No one imagines that the accumulation of debt is sustainable at current levels of growth. Legal and tax systems in the US encourage lending to individuals, prioritize corporate debt issuance over investment, and incentivize politicians who bribe voters by cutting taxes and increasing spending* - with much of this funded by foreign investors. Debt is rising too quickly relative to the size of the economy, and “crowding out” effects are likely to weigh on long-term productivity.
But exchange rates play a major role in determining the level of international indebtedness. Because most of the country’s liabilities are denominated in dollars and most of its assets are functionally in foreign currencies, a fall in the greenback’s value can add trillions of dollars to the asset side of the balance sheet while subtracting from the liability side. If the world were to suddenly panic about the United States' repayment capacity, these valuation effects would go a long way toward resolving the imbalance.

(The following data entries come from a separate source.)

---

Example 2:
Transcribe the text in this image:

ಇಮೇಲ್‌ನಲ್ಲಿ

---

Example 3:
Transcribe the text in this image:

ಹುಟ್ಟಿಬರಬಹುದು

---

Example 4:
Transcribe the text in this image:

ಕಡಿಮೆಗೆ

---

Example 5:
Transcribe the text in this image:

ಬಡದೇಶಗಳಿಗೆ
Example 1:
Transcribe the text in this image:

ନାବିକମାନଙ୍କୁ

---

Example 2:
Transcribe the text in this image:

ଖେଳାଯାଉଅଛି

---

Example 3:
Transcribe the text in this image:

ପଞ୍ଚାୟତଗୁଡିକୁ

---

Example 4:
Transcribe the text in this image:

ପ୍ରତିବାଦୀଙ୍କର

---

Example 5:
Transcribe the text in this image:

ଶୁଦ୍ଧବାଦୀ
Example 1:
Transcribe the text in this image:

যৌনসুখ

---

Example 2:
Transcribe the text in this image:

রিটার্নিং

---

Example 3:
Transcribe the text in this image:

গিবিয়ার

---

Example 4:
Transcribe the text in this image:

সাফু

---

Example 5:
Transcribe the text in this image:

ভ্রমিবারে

Further, because the United States’ assets are overwhelmingly composed of high-return equity and direct investments while its liabilities are more heavily focused on low-yielding debt instruments, the country generates a primary capital income surplus - making it the mirror image of the typical debtor. To some extent, the US acts like an enormous bank or hedge fund, borrowing cheaply from the world, investing the proceeds at higher returns, and pocketing the spread.

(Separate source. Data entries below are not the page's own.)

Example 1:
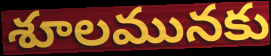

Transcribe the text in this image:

శూలమునకు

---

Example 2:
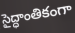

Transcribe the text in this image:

సైద్ధాంతికంగా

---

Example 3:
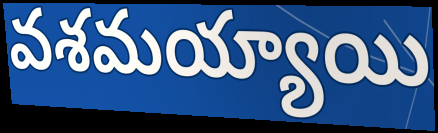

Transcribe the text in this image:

వశమయ్యాయి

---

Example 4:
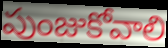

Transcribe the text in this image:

పుంజుకోవాలి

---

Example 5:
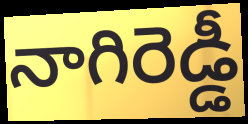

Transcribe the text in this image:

నాగిరెడ్డీ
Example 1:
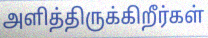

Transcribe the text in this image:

அளித்திருக்கிறீர்கள்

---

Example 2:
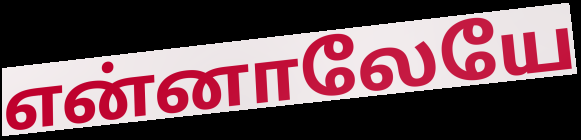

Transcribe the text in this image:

என்னாலேயே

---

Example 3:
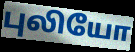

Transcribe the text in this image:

புலியோ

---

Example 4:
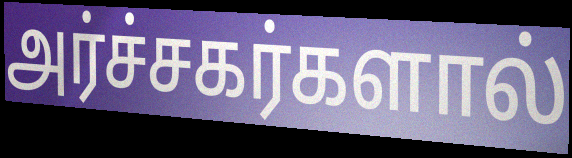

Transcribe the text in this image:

அர்ச்சகர்களால்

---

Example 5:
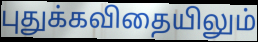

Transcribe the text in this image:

புதுக்கவிதையிலும்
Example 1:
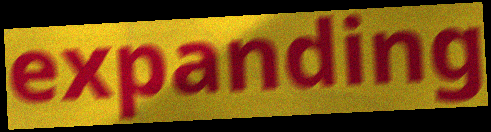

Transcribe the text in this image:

expanding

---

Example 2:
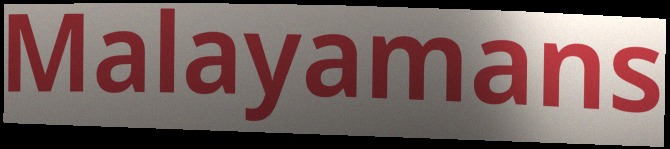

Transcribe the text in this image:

Malayamans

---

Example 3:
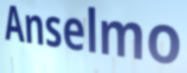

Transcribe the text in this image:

Anselmo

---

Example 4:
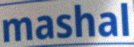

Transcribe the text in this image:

mashal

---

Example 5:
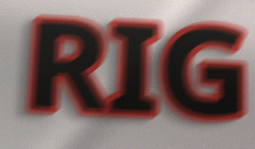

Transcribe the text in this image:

RIG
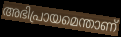
അഭിപ്രായമെന്താണ്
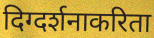
दिग्दर्शनाकरिता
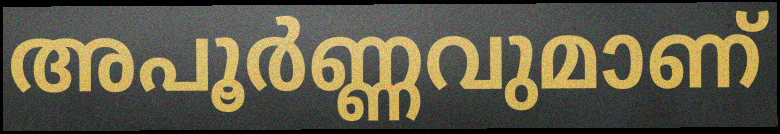
അപൂർണ്ണവുമാണ്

For now, the level of international indebtedness doesn’t represent an apocalyptic threat to the United States. It does, however, suggest that the global economy remains seriously unbalanced. As long as a significant share of the world’s investors believe its better to send capital to the US than to invest at home, their home countries will suffer poor competitiveness, and the American political and financial systems will become ever more detached from economic laws of gravity.
*We note that Warren Buffett has proposed a simple solution: "I can fix the $32 trillion US debt problem in 5 minutes. You pass a law that when there’s a deficit of more than 3 percent of GDP, all sitting members of Congress are ineligible for re-election."